When it all gets out of control, you will sit in the dark on the sofa in the too-big bathroom, and you will wonder how it happened. You will retrace your steps, visualize the footprints retreating into the past, backing away from where you are now. You know it’s not a bad place. You know others would kill for this. But you can’t help but feel it’s snuck up on you somehow, that you’ve been caught in an ambush and you can’t even remember there being any cover from which to ambush you from.
Breathing helps. Deep breaths. You try to imagine the worst thing that could happen. This makes you feel better. You are pretty sure the likelihood of all your clothes disappearing from your body is fairly slim. But there is still the threat of silence. The havoc your voice can wreak on this whole thing is massive. Without even doing anything. All your voice has to do is nothing, and it will be a disaster. It’s this disaster that scares you the most.
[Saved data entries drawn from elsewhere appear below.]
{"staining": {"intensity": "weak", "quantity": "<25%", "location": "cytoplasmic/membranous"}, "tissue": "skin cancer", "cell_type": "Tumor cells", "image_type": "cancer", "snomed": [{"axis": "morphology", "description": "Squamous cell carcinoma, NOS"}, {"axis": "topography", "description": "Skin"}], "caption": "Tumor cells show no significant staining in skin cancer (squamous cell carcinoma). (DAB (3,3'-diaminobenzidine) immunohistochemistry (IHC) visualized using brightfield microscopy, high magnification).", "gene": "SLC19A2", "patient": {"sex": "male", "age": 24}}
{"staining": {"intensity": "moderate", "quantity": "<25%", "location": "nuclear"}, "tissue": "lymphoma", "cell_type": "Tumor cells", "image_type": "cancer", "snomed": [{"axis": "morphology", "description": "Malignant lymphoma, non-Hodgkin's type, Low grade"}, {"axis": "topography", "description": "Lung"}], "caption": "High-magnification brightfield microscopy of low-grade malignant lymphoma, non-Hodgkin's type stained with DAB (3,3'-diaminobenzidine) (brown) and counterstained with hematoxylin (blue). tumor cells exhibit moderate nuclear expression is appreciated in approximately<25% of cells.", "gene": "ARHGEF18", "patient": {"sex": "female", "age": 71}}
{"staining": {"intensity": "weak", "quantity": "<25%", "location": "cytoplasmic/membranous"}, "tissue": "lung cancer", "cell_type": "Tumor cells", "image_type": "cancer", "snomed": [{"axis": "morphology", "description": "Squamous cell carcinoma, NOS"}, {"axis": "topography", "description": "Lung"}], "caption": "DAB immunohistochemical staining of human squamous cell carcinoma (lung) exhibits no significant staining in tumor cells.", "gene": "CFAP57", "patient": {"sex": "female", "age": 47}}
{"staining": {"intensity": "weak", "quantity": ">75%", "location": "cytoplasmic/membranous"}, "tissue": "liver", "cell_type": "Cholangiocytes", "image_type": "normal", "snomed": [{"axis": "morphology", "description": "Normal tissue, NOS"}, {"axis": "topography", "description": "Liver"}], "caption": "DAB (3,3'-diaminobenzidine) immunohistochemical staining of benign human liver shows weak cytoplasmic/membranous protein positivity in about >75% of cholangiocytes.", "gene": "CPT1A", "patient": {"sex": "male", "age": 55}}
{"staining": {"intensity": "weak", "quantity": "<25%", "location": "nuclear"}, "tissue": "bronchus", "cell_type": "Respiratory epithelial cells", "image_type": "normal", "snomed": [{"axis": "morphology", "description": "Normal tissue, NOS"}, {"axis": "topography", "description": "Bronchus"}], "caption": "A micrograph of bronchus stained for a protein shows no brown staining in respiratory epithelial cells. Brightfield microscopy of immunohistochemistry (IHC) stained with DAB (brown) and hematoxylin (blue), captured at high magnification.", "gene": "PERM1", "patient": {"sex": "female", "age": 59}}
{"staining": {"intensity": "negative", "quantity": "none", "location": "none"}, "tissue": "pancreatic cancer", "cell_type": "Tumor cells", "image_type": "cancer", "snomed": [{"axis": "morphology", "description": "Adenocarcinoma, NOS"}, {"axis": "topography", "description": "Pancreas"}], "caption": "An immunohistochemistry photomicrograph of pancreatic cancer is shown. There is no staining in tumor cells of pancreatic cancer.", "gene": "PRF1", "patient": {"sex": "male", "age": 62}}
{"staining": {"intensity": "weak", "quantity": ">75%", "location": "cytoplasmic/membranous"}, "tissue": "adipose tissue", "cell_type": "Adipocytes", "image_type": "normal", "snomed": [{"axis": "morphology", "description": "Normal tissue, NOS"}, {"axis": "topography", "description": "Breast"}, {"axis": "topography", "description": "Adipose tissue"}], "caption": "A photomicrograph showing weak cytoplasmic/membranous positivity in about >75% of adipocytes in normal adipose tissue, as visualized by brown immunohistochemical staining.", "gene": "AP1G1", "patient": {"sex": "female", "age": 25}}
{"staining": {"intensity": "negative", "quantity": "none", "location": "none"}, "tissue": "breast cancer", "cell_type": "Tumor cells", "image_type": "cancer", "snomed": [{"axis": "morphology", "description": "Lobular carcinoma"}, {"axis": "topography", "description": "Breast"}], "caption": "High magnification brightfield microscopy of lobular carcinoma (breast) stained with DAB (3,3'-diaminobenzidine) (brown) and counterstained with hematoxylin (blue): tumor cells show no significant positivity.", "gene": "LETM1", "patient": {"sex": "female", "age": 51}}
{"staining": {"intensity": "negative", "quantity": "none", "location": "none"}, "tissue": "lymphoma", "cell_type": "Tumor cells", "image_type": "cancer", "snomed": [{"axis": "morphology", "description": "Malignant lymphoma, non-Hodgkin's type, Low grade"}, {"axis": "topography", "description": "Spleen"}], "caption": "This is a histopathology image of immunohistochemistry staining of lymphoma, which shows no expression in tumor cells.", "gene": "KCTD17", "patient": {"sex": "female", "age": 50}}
You will be kind to your voice for the next few weeks. You will let it say what it wants, whenever it wants. If it wants to sing in the shower, it can. It doesn’t matter that your housemates are waiting at the door, sleepy-eyed, bathrobed. And when you walk past them, hair dripping, you will just shrug at their raised eyebrows; your voice will not explain a thing. And on the bus, your voice will mumble at the window, it will replay conversations, inserting words that should’ve been said at the time. You will pretend you don’t notice the stares of the other passengers. You will not bite your tongue.
After a while, this incessant speaking will be second nature to you. You will strike up conversations in the unlikeliest of places: in public toilets, at the chemist, in the “feminine hygiene” aisles of supermarkets. You won’t be able to help yourself. Words will be dripping from your mouth without thought, without relent. And then, when finally it’s your turn to stand under the spotlights, it will be a relief to be there solely for the purpose of speaking. It will feel like it’s the one thing you were born to do. And every atom of you will be pure joy.